Fifty-four homeless veterans and their families will have a home in time for the holidays this year on what was once a golf course at the Roseburg Veterans Affairs Medical Center campus.
Eagle Landing holds 44 apartments and 10 small houses. They will be ready for new occupants by mid-November.
“We think this is a great investment in the health and well-being of our veteran population. We are very excited about this project and how it helps the VA meet an ambitious goal set by VA Secretary Eric Shinseki to ensure all veterans have a home by 2015,” said Roseburg VA spokeswoman Carrie Boothe.
The project is based on an idea, called “housing first,” that homeless people are more likely to pull themselves out of poverty, drug addiction and other problems if they are first given a safe, stable place to live.
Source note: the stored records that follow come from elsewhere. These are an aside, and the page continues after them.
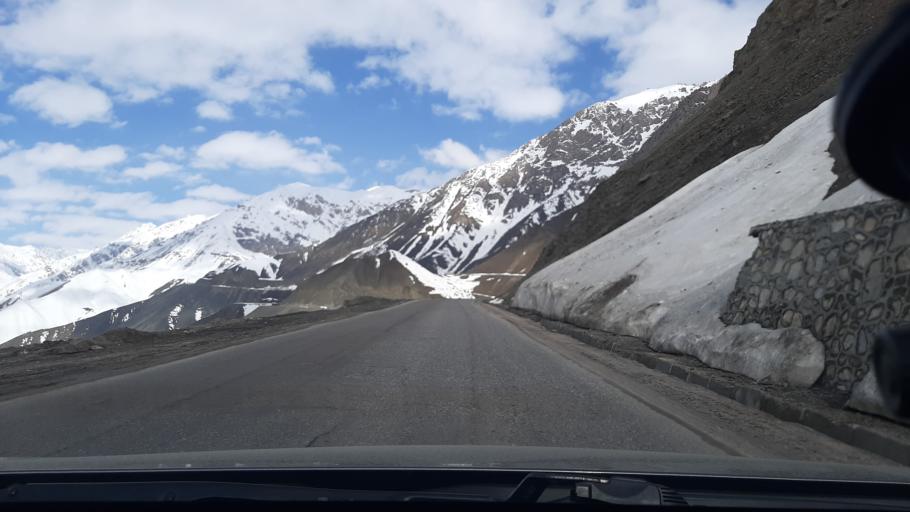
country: TJ
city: Tagob
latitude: 39.0540
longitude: 68.7349
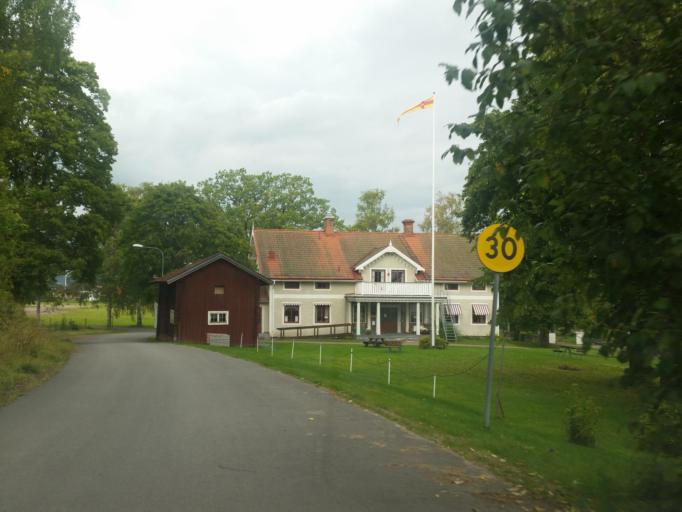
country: SE
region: Dalarna
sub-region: Leksand Municipality
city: Smedby
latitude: 60.6814
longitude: 15.1017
It is an idea that has been embraced by Veterans Affairs, which donated land and money to the project, as well as NeighborWorks Umpqua, which has overseen the facility’s development. Also on board is United Community Action Network, which will help its residents figure out how to make better lives for themselves.
Eagle Landing has been built on 4.76 acres of what was once the Aspirin Acres golf course. The $12 million project is funded primarily through $7.5 million in low-income housing tax credits from Oregon Housing and Community Services. The VA pitched in $1 million.
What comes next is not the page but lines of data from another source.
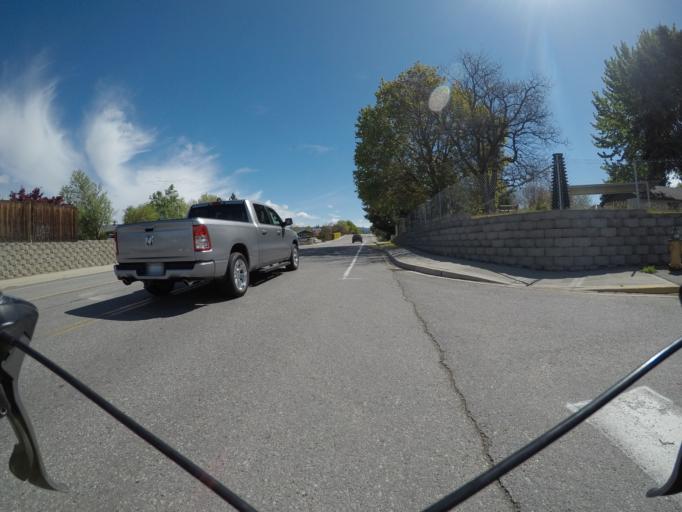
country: US
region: Washington
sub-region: Chelan County
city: South Wenatchee
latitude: 47.3986
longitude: -120.2710
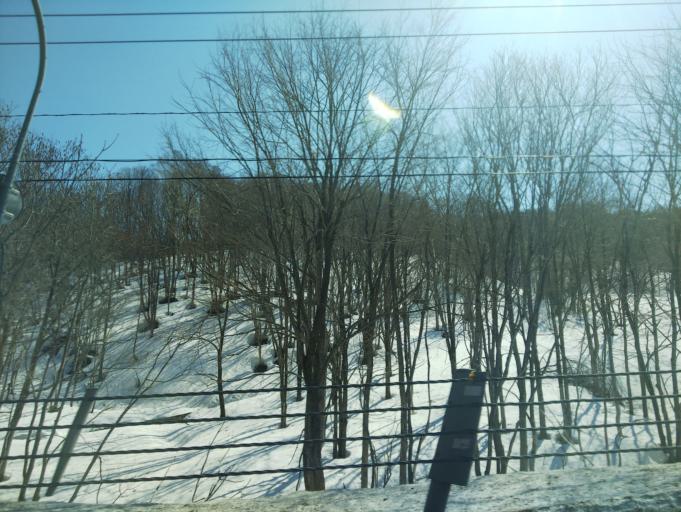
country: JP
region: Hokkaido
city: Nayoro
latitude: 44.7079
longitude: 142.2749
The grounds include a community building, laundry room and playground. Most units are 660-square-foot one-bedroom apartments. The largest homes are 1,212 square feet with three bedrooms. Residents will pay 30 percent of their income in rent.
Property Management Director Lynn Dow said NeighborWorks has so far received 30 applications from veterans who are homeless or at risk of being homeless.
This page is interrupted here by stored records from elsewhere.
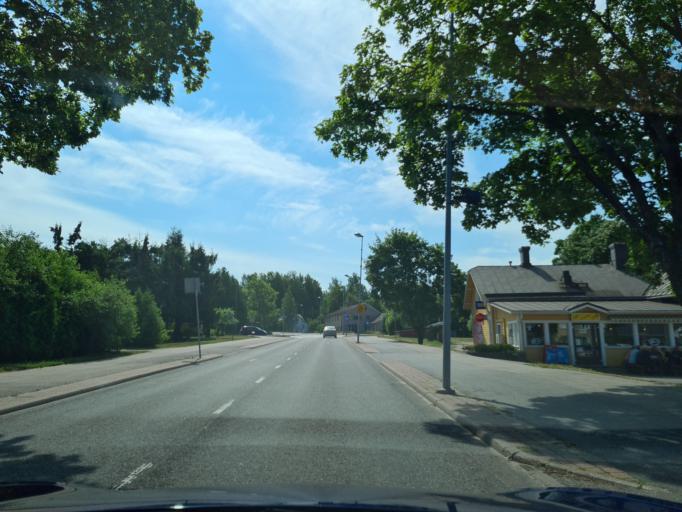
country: FI
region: Varsinais-Suomi
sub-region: Turku
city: Paimio
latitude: 60.4514
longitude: 22.6935
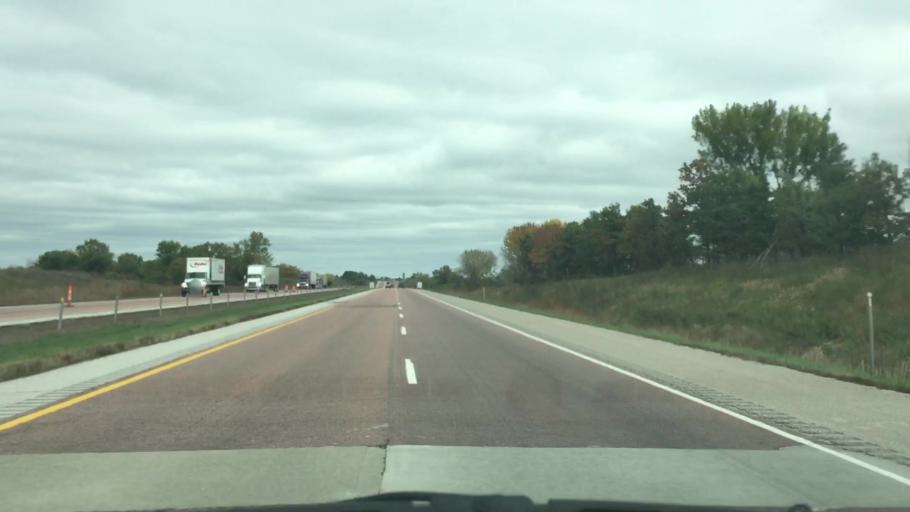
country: US
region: Iowa
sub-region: Clarke County
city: Osceola
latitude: 41.2602
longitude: -93.7819
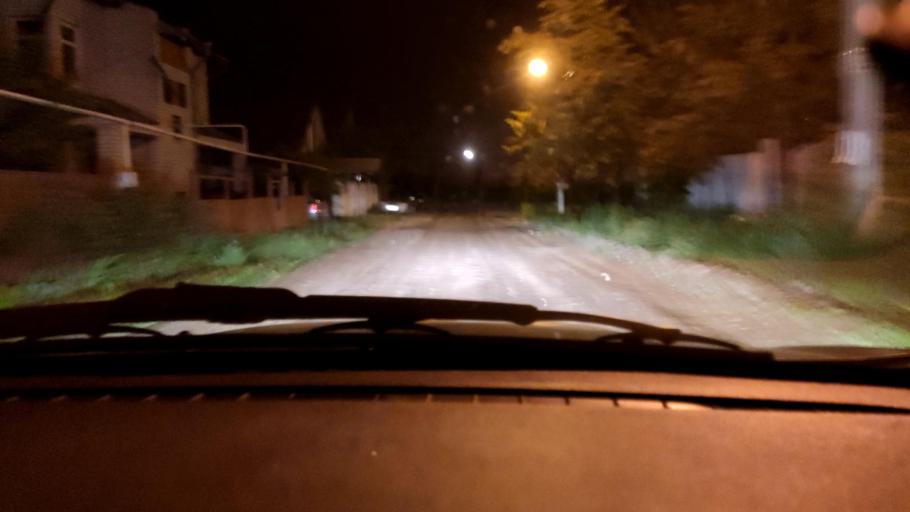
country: RU
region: Voronezj
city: Pridonskoy
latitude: 51.6822
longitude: 39.0640
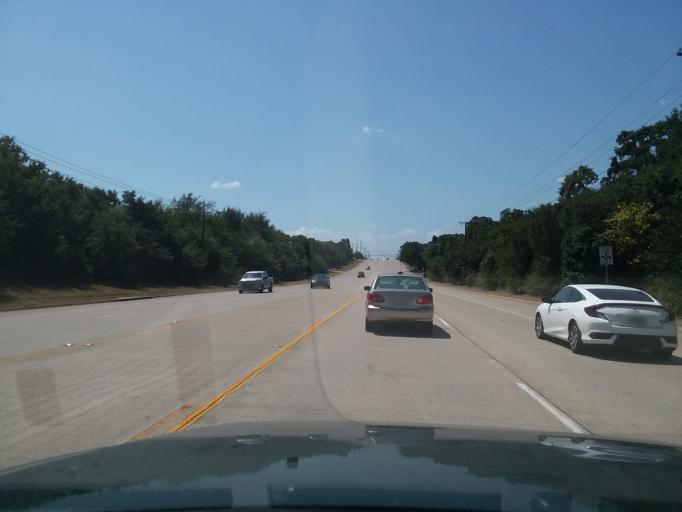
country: US
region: Texas
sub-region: Tarrant County
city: Euless
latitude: 32.8577
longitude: -97.1000
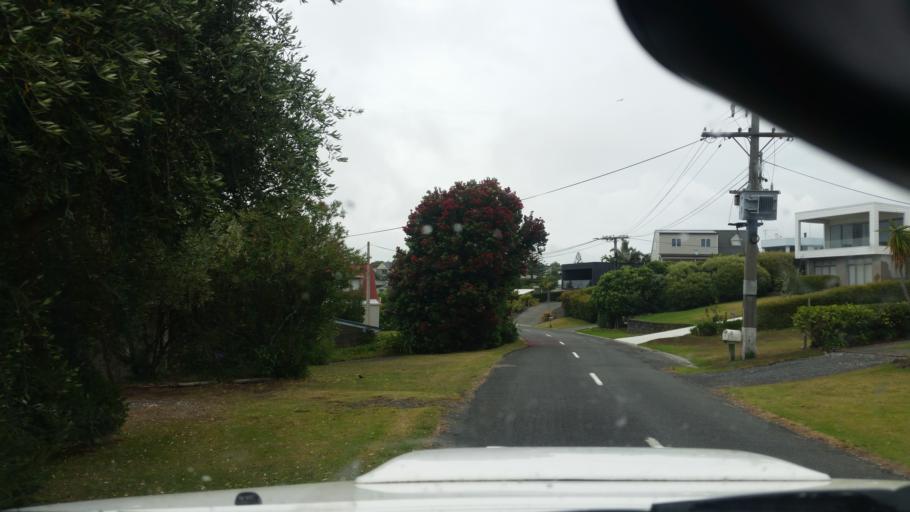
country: NZ
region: Auckland
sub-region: Auckland
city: Wellsford
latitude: -36.0979
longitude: 174.5889
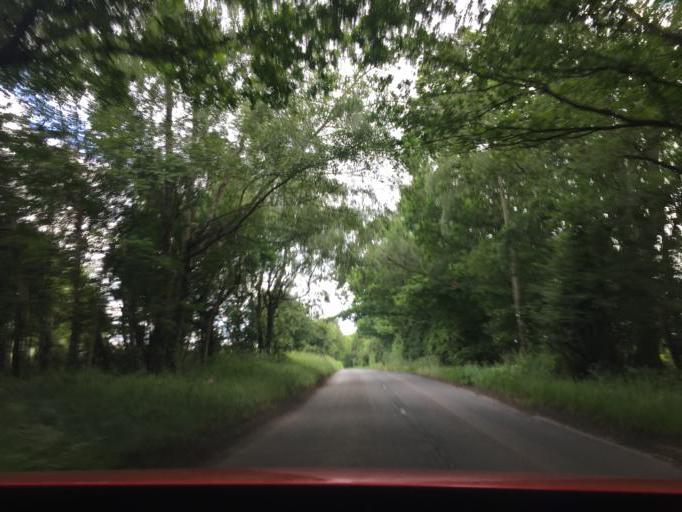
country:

Dow said she anticipates no difficulty filling all of Eagle Landing’s units with veterans in need of stable housing.
That has been a concern for local veterans like Douglas County Veterans Forum President Jim Little, who believes Eagle Landing should be reserved for veterans rather than opening its doors to other types of homeless people.
“The VA grounds should only be a place for healing and a resting ground for veterans. That’s what the land was set aside for,” Little said.
Little said he believes homeless vets seeking to improve their lives need a more disciplined atmosphere than others might.
“I hope it works and I hope it makes a dent in the homeless population. It’s scary to think about the kids that are coming back and the employment situation they face,” he said.
A one-night count of homeless veterans suggested that on a winter day in 2009, as many as 75,609 veterans were homeless nationwide. Of those 57 percent had shelter—temporary housing or a friend’s couch—while 43 percent were on the streets, according to a report by the federal VA and the Department of Housing and Urban Development.
NeighborWorks Umpqua Housing Director Karan Reed said a 2011 market study commissioned for the Eagle Landing project estimated there are 900 homeless veterans in the area served by the Roseburg VA.
Dow said there is no geographic limitation on veterans who apply for the housing. A few applications have been received from out of state, she said.
The definition of homelessness is broad. A veteran living with a parent would qualify, as would a resident of a place like Orchard Knolls, a transitional housing facility operated by the Douglas County Housing Authority on the VA campus. Orchard Knolls residents are allowed to stay for two years but must then find somewhere else to go.
Eagle Landing will offer its residents more than a roof and four walls.
United Community Action Network was interviewing candidates last week for a case manager who will work with Eagle Landing residents to identify and reach their goals, whether those be getting off drugs or getting education or a job.
Director Mike Fieldman said the ideal candidate for the position would be a veteran.
“There is a camaraderie and a culture that exists within the veteran community that someone who is a veteran themselves will not only be able to relate to better, but also be received better by the other tenants there,” Fieldman said.
Boothe also noted Eagle Landing’s location means veterans can easily access VA services.
“We feel the location is optimal for our veterans,” Boothe said.
Reed said she feels good about helping struggling veterans find a place to live.
“I’m very excited. This is a real heart issue for me. My husband is a vet, my son is in the Navy 17 years, my father is a veteran,” Reed said. “To me, helping to provide homes for our veterans is something that as a nation I feel that we need to do. Those that are homeless we can provide them that decent place to live where they can feel the time they gave to our country is being honored.”
“It’s great resource for people who have served their country well. It’s a way for our community and our society to give them something back for their service,” he said.